Merck fell 81 cents to $77.29, but Procter & Gamble rose 98 cents to $74.84. 

Investors also bid stocks lower on a Labor Department report that wholesale inflation rose 1.1 percent in January, the biggest jump in a decade. The spike could diminish the chances that the Federal Reserve Board will lower interest rates at its meeting next month. 

“It gave everyone the fear that the Fed will have to worry about inflation and won’t be able to ease rates as much,” Ascani said. 

The two cuts the Fed made in January are expected to help improve the sluggish economy and anemic corporate earnings in the second half of the year. But investors have been hoping for more reductions, although they were disappointed earlier this week when Fed Chairman Alan Greenspan indicated that future cuts will be less aggressive than the market had wanted. 

Word in the afternoon of a U.S. and British air attack over Iraq added to the selloff. The government said American and British planes struck Iraqi air defense sites in a mission to destroy threatening radar systems. 

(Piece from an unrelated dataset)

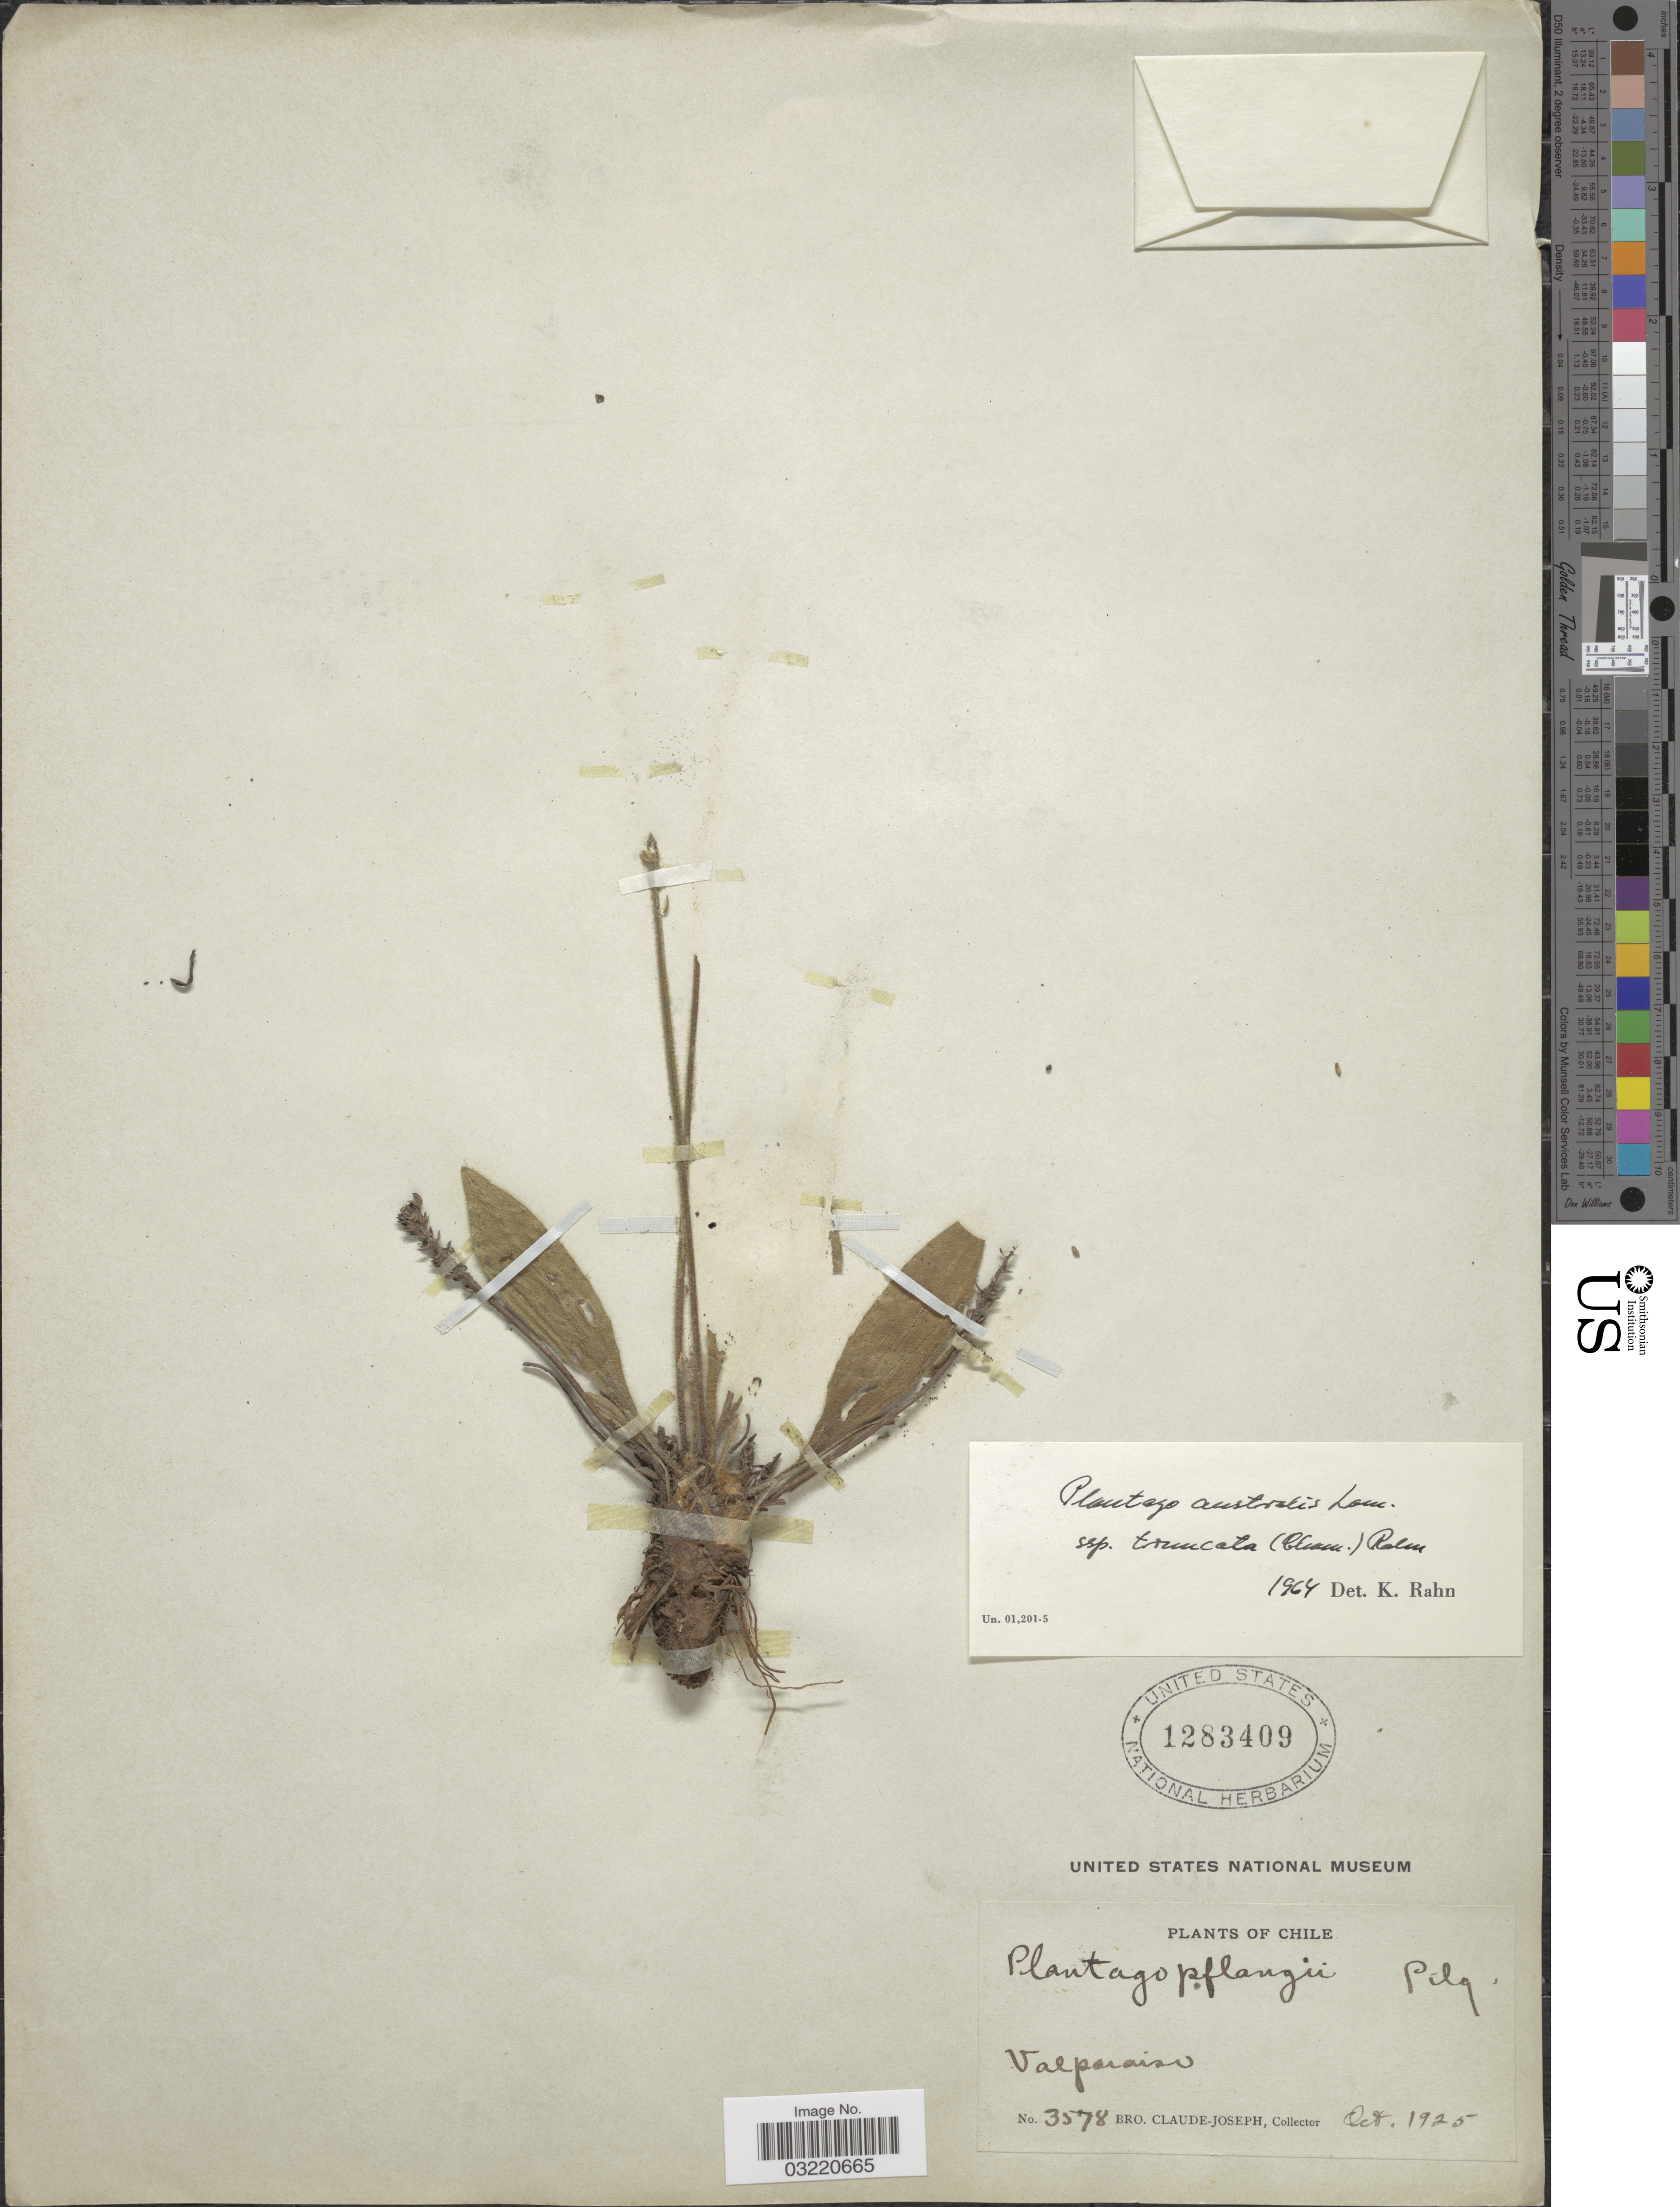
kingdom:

Declining issues outnumbered advancers nearly 2 to 1 on the New York Stock Exchange. Volume was 1.48 billion shares, ahead of 1.39 billion Thursday. 

The Russell 2000 index, which tracks the performance of smaller company stocks, fell 9.57 to 499.28. It ended the week up 0.4 percent. 

Overseas markets also were lower. Japan’s Nikkei index fell 1.1 percent, Britain’s FT-SE 100 index lost 1.8 percent, Germany’s DAX index declined 2.3 percent and France’s CAC-40 index fell 1.9 percent.